Reproduce the following data verbatim, every line as it appears.

Stored data entries:
* * * * *

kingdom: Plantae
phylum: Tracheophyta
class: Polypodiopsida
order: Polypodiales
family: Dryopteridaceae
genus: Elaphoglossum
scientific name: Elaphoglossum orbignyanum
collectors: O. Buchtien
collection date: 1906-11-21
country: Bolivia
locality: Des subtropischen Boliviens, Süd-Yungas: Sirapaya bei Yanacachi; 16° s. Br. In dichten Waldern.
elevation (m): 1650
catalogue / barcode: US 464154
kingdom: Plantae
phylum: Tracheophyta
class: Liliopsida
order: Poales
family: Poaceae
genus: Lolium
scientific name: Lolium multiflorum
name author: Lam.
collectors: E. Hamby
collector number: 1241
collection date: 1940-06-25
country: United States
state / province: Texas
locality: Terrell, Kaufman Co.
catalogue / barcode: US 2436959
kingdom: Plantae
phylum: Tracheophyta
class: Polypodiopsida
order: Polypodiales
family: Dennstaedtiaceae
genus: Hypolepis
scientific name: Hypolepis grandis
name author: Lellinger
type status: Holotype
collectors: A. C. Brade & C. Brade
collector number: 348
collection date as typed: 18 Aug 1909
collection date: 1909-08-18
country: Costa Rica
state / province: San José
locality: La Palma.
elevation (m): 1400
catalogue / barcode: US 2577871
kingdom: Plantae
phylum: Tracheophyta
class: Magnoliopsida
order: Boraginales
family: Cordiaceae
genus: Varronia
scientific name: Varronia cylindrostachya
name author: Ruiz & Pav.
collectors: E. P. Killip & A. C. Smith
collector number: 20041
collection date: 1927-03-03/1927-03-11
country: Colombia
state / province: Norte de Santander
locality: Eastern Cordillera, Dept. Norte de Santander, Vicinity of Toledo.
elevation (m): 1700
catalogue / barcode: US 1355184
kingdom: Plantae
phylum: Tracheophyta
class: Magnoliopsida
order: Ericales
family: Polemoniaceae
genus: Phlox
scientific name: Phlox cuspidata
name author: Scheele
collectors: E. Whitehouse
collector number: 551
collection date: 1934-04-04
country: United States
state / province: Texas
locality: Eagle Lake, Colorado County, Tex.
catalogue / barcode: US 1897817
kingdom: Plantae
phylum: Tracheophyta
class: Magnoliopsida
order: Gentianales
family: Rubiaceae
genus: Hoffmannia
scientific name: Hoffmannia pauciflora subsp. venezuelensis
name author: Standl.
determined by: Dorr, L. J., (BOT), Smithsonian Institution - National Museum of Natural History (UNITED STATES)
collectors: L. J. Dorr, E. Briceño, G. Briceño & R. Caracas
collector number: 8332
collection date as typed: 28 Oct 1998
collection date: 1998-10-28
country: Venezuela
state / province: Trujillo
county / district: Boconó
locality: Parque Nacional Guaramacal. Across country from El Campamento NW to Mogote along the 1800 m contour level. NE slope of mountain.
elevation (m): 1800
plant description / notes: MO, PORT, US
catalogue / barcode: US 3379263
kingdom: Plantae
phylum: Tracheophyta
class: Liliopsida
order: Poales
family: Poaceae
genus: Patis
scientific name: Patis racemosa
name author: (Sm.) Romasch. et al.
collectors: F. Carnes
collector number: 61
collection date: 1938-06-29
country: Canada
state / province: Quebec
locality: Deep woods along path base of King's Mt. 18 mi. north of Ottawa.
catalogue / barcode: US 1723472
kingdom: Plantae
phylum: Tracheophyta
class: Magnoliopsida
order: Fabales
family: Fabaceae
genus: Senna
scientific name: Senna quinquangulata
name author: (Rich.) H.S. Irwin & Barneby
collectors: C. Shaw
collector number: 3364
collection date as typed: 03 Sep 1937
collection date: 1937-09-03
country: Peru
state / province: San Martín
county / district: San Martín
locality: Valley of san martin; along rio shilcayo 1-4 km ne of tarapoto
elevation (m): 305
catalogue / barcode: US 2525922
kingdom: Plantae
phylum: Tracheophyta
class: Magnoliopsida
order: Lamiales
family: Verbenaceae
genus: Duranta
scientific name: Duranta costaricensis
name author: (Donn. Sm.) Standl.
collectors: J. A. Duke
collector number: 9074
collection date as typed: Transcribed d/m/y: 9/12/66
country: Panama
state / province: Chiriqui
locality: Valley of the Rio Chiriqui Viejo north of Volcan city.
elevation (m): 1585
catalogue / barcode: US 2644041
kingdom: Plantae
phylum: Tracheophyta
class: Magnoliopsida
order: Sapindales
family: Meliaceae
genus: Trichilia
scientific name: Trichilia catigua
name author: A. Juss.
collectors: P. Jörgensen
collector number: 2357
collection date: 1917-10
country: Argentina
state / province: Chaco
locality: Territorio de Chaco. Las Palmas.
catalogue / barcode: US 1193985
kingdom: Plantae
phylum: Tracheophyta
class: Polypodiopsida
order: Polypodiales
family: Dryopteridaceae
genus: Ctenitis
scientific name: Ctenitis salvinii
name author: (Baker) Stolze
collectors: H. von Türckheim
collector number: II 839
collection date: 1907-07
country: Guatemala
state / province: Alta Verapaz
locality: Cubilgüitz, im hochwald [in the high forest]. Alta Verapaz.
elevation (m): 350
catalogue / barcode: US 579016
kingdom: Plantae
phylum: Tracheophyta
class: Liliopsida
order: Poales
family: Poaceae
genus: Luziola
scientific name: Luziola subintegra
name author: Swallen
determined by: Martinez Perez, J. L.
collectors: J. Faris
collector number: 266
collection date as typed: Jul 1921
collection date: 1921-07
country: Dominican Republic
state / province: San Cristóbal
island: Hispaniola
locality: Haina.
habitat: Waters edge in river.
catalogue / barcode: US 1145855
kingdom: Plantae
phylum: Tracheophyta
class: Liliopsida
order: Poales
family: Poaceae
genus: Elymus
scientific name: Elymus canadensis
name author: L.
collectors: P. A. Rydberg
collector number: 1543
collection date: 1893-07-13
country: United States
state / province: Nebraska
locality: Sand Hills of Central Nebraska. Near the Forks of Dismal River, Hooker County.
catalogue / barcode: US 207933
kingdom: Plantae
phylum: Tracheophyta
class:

* * * * *

§ OUTPUT FOR THIS EXERCISE
kingdom: Plantae
phylum: Tracheophyta
class: Polypodiopsida
order: Polypodiales
family: Dryopteridaceae
genus: Elaphoglossum
scientific name: Elaphoglossum orbignyanum
collectors: O. Buchtien
collection date: 1906-11-21
country: Bolivia
locality: Des subtropischen Boliviens, Süd-Yungas: Sirapaya bei Yanacachi; 16° s. Br. In dichten Waldern.
elevation (m): 1650
catalogue / barcode: US 464154
kingdom: Plantae
phylum: Tracheophyta
class: Liliopsida
order: Poales
family: Poaceae
genus: Lolium
scientific name: Lolium multiflorum
name author: Lam.
collectors: E. Hamby
collector number: 1241
collection date: 1940-06-25
country: United States
state / province: Texas
locality: Terrell, Kaufman Co.
catalogue / barcode: US 2436959
kingdom: Plantae
phylum: Tracheophyta
class: Polypodiopsida
order: Polypodiales
family: Dennstaedtiaceae
genus: Hypolepis
scientific name: Hypolepis grandis
name author: Lellinger
type status: Holotype
collectors: A. C. Brade & C. Brade
collector number: 348
collection date as typed: 18 Aug 1909
collection date: 1909-08-18
country: Costa Rica
state / province: San José
locality: La Palma.
elevation (m): 1400
catalogue / barcode: US 2577871
kingdom: Plantae
phylum: Tracheophyta
class: Magnoliopsida
order: Boraginales
family: Cordiaceae
genus: Varronia
scientific name: Varronia cylindrostachya
name author: Ruiz & Pav.
collectors: E. P. Killip & A. C. Smith
collector number: 20041
collection date: 1927-03-03/1927-03-11
country: Colombia
state / province: Norte de Santander
locality: Eastern Cordillera, Dept. Norte de Santander, Vicinity of Toledo.
elevation (m): 1700
catalogue / barcode: US 1355184
kingdom: Plantae
phylum: Tracheophyta
class: Magnoliopsida
order: Ericales
family: Polemoniaceae
genus: Phlox
scientific name: Phlox cuspidata
name author: Scheele
collectors: E. Whitehouse
collector number: 551
collection date: 1934-04-04
country: United States
state / province: Texas
locality: Eagle Lake, Colorado County, Tex.
catalogue / barcode: US 1897817
kingdom: Plantae
phylum: Tracheophyta
class: Magnoliopsida
order: Gentianales
family: Rubiaceae
genus: Hoffmannia
scientific name: Hoffmannia pauciflora subsp. venezuelensis
name author: Standl.
determined by: Dorr, L. J., (BOT), Smithsonian Institution - National Museum of Natural History (UNITED STATES)
collectors: L. J. Dorr, E. Briceño, G. Briceño & R. Caracas
collector number: 8332
collection date as typed: 28 Oct 1998
collection date: 1998-10-28
country: Venezuela
state / province: Trujillo
county / district: Boconó
locality: Parque Nacional Guaramacal. Across country from El Campamento NW to Mogote along the 1800 m contour level. NE slope of mountain.
elevation (m): 1800
plant description / notes: MO, PORT, US
catalogue / barcode: US 3379263
kingdom: Plantae
phylum: Tracheophyta
class: Liliopsida
order: Poales
family: Poaceae
genus: Patis
scientific name: Patis racemosa
name author: (Sm.) Romasch. et al.
collectors: F. Carnes
collector number: 61
collection date: 1938-06-29
country: Canada
state / province: Quebec
locality: Deep woods along path base of King's Mt. 18 mi. north of Ottawa.
catalogue / barcode: US 1723472
kingdom: Plantae
phylum: Tracheophyta
class: Magnoliopsida
order: Fabales
family: Fabaceae
genus: Senna
scientific name: Senna quinquangulata
name author: (Rich.) H.S. Irwin & Barneby
collectors: C. Shaw
collector number: 3364
collection date as typed: 03 Sep 1937
collection date: 1937-09-03
country: Peru
state / province: San Martín
county / district: San Martín
locality: Valley of san martin; along rio shilcayo 1-4 km ne of tarapoto
elevation (m): 305
catalogue / barcode: US 2525922
kingdom: Plantae
phylum: Tracheophyta
class: Magnoliopsida
order: Lamiales
family: Verbenaceae
genus: Duranta
scientific name: Duranta costaricensis
name author: (Donn. Sm.) Standl.
collectors: J. A. Duke
collector number: 9074
collection date as typed: Transcribed d/m/y: 9/12/66
country: Panama
state / province: Chiriqui
locality: Valley of the Rio Chiriqui Viejo north of Volcan city.
elevation (m): 1585
catalogue / barcode: US 2644041
kingdom: Plantae
phylum: Tracheophyta
class: Magnoliopsida
order: Sapindales
family: Meliaceae
genus: Trichilia
scientific name: Trichilia catigua
name author: A. Juss.
collectors: P. Jörgensen
collector number: 2357
collection date: 1917-10
country: Argentina
state / province: Chaco
locality: Territorio de Chaco. Las Palmas.
catalogue / barcode: US 1193985
kingdom: Plantae
phylum: Tracheophyta
class: Polypodiopsida
order: Polypodiales
family: Dryopteridaceae
genus: Ctenitis
scientific name: Ctenitis salvinii
name author: (Baker) Stolze
collectors: H. von Türckheim
collector number: II 839
collection date: 1907-07
country: Guatemala
state / province: Alta Verapaz
locality: Cubilgüitz, im hochwald [in the high forest]. Alta Verapaz.
elevation (m): 350
catalogue / barcode: US 579016
kingdom: Plantae
phylum: Tracheophyta
class: Liliopsida
order: Poales
family: Poaceae
genus: Luziola
scientific name: Luziola subintegra
name author: Swallen
determined by: Martinez Perez, J. L.
collectors: J. Faris
collector number: 266
collection date as typed: Jul 1921
collection date: 1921-07
country: Dominican Republic
state / province: San Cristóbal
island: Hispaniola
locality: Haina.
habitat: Waters edge in river.
catalogue / barcode: US 1145855
kingdom: Plantae
phylum: Tracheophyta
class: Liliopsida
order: Poales
family: Poaceae
genus: Elymus
scientific name: Elymus canadensis
name author: L.
collectors: P. A. Rydberg
collector number: 1543
collection date: 1893-07-13
country: United States
state / province: Nebraska
locality: Sand Hills of Central Nebraska. Near the Forks of Dismal River, Hooker County.
catalogue / barcode: US 207933
kingdom: Plantae
phylum: Tracheophyta
class:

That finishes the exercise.